When Amie and her partner moved in together, they had to make hard decisions about how much of life with Wayne to bring with them. Even before that, Amie had to decide about getting romantically involved at all. 

“When Wayne died, I leaned on my male friends a lot as I wanted a male perspective on everything. None of it was romantic. It took a long time before I thought about having another relationship. However, Oli wanted me to find another man straight away – he wanted a new dad.

“I thought that was harsh, but he was used to having four people in his house, and now he had only three people, and he didn’t feel as safe. He wanted four again and as soon as possible. It could’ve been anyone. My Mum would come and stay and he’d feel better.” 

Amie says the boys seem fine, but she’s acutely aware that Wayne’s sickness and death will have affected them. 

“Throughout chemotherapy, Wayne was immunocompromised so there were a lot of alarming trips to the emergency department. There was a life-or-death situation on a weekly basis. My mother could come over in the middle of the night, or the boys would be sent off to stay with family. Oli’s first year of school was compromised, Jasper had to come out of daycare, I had to stop work and nurse Wayne. For that year, my entire focus was on Wayne. I couldn’t focus on the boys. The boys ate a lot of baked beans and spaghetti that year, and any screen-time limits went out the window. 

“The thing is, if I'm completely honest, I don't feel like there's anything I could have done better or worse. I said to my sister-in-law one day, ‘I should have died – Wayne would have done this way better’, meaning about looking after the kids and moving on. But she said, as I was sobbing away, ‘No one can do it better. You just do it. There’s no right or wrong’. And I think that’s right. You find your way of doing it. 

“Maybe you need to be closed off for a while, or maybe you put it all out there, but you do what works for you and your kids. Just be confident that you’re making the best choice because it’s you who is making it.

“I’m lucky that Wayne was prepared to talk it all through – he’d even planned his funeral. Then I picked up from where he left off when he died and tried to make sense of it all. I tried to make the boys feel as safe as I possibly could.” 

Amie says when she looks at photos of herself from that time, she sees a woman who was living for other people. After Wayne’s death she was able to concentrate on herself again, getting herself fit and healthy. That’s for her boys, too. 

She’s done therapy, and still does sometimes, to work through stuff, and is open to the kids needing to go if they want to. “I still think, ‘When is the trauma going to show? When are they going to get really fucked up?’ Because there’s this narrative of people being screwed up by their parents dying at a young age, so I’m always on the lookout for the signs that they’re fucked in the head. To date, those signs haven’t come, but I’m always terrified they’re about to show.

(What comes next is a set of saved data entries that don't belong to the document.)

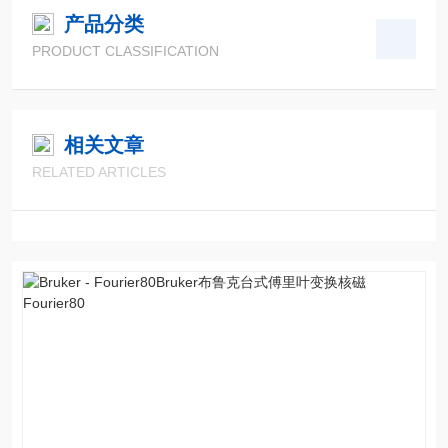
产品分类
PRODUCT CLASSIFICATION
相关文章
RELATED ARTICLES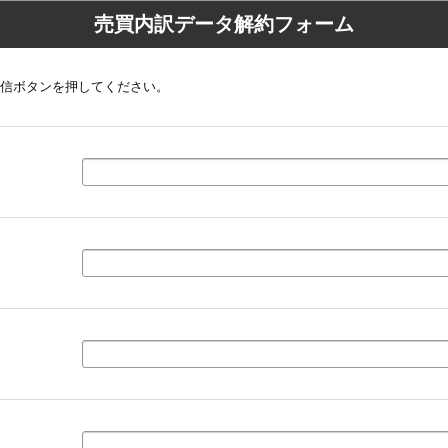
売買内訳データ解約フォーム
信ボタンを押してください。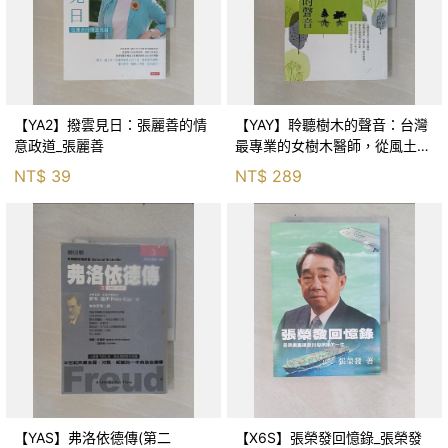
【YA2】撥雲見日：張麗善的情
【YAY】聆聽樹木的聲音：台灣
意政道_張麗善
最專業的女樹木醫師，從風土歷
史、景觀安排…_詹鳳春
NT$
39
NT$
289
【YAS】弗洛依德傳(第二
【X6S】張榮發回憶錄_張榮發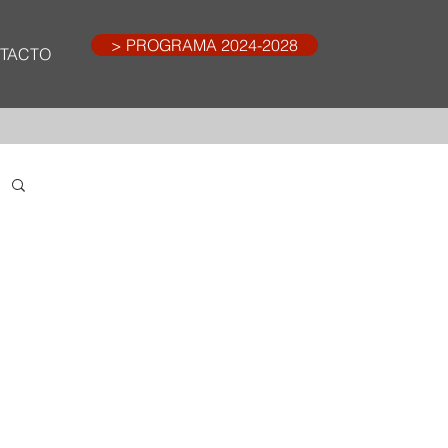
> PROGRAMA 2024-2028
TACTO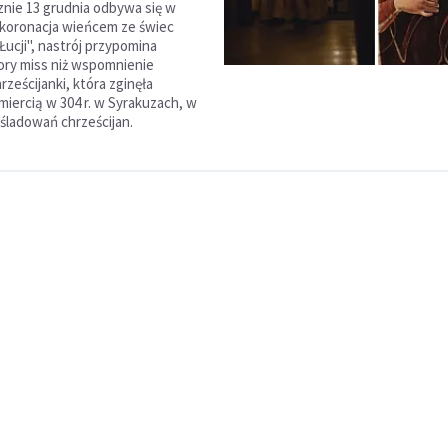
znie 13 grudnia odbywa się w
koronacja wieńcem ze świec
Łucji", nastrój przypomina
ory miss niż wspomnienie
hrześcijanki, która zginęła
iercią w 304 r. w Syrakuzach, w
śladowań chrześcijan.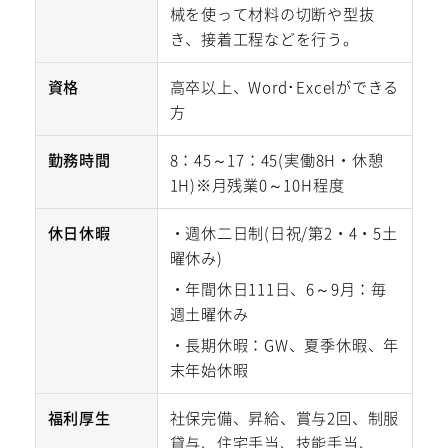
械を使って材料の切断や型抜
き、接着工程などを行う。
資格
高卒以上、Word･Excelができる
方
勤務時間
8：45～17：45(実働8H・休憩
1H)※月残業0～10H程度
休日休暇
・週休二日制(日祝/第2・4・5土
曜休み)
・年間休日111日、6～9月：毎
週土曜休み
・長期休暇：GW、夏季休暇、年
末年始休暇
福利厚生
社保完備、昇給、賞与2回、制服
貸与、住宅手当、技能手当、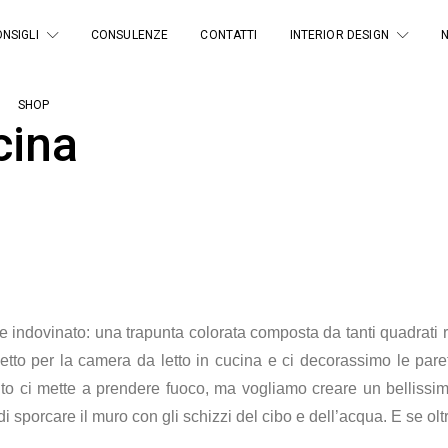
NSIGLI
CONSULENZE
CONTATTI
INTERIOR DESIGN
SHOP
cina
 indovinato: una trapunta colorata composta da tanti quadrati re
etto per la camera da letto in cucina e ci decorassimo le pare
anto ci mette a prendere fuoco, ma vogliamo creare un belliss
re di sporcare il muro con gli schizzi del cibo e dell’acqua. E se 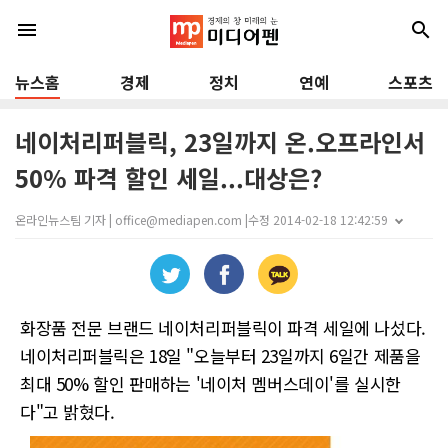
menu
search
뉴스홈
경제
정치
연예
스포츠
네이처리퍼블릭, 23일까지 온.오프라인서
50% 파격 할인 세일...대상은?
온라인뉴스팀 기자 | office@mediapen.com |
수정 2014-02-18 12:42:59
화장품 전문 브랜드 네이처리퍼블릭이 파격 세일에 나섰다.
네이처리퍼블릭은 18일 "오늘부터 23일까지 6일간 제품을
최대 50% 할인 판매하는 '네이처 멤버스데이'를 실시한
다"고 밝혔다.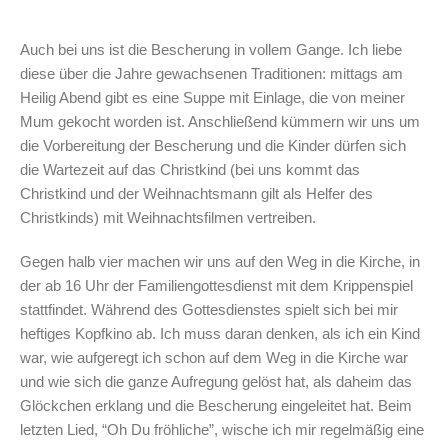
Auch bei uns ist die Bescherung in vollem Gange. Ich liebe
diese über die Jahre gewachsenen Traditionen: mittags am
Heilig Abend gibt es eine Suppe mit Einlage, die von meiner
Mum gekocht worden ist. Anschließend kümmern wir uns um
die Vorbereitung der Bescherung und die Kinder dürfen sich
die Wartezeit auf das Christkind (bei uns kommt das
Christkind und der Weihnachtsmann gilt als Helfer des
Christkinds) mit Weihnachtsfilmen vertreiben.
Gegen halb vier machen wir uns auf den Weg in die Kirche, in
der ab 16 Uhr der Familiengottesdienst mit dem Krippenspiel
stattfindet. Während des Gottesdienstes spielt sich bei mir
heftiges Kopfkino ab. Ich muss daran denken, als ich ein Kind
war, wie aufgeregt ich schon auf dem Weg in die Kirche war
und wie sich die ganze Aufregung gelöst hat, als daheim das
Glöckchen erklang und die Bescherung eingeleitet hat. Beim
letzten Lied, “Oh Du fröhliche”, wische ich mir regelmäßig eine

“I do think about how different the boys might turn out without his influence. One thing they might not develop is the same sense of humour. Wayne was very, very funny. He had such clever, quick responses at his disposal every single time. He was super dry. Without that around them every day, hearing that, will they have the sense of humour they may have had? 

“All I can do is do my best for the kids, and some days my best is shit. That’s what you need to understand as the parent that’s left – you are going through this terrible grief and you’re trying not to traumatise your children, and some days you can’t control it. You’re in survival mode, and your best intentions die the moment you wake up and that person isn’t there.”

But the surviving parent and the children are still there. Amie says, while yes, the kids perhaps could have eaten better and had less screen-time over Wayne’s sickness and death, they also had a lot of her time. “We did a lot of hanging out together, reading books. We did whatever I could cope with together.

“Being a unit, being one unit. That’s how we got through it.”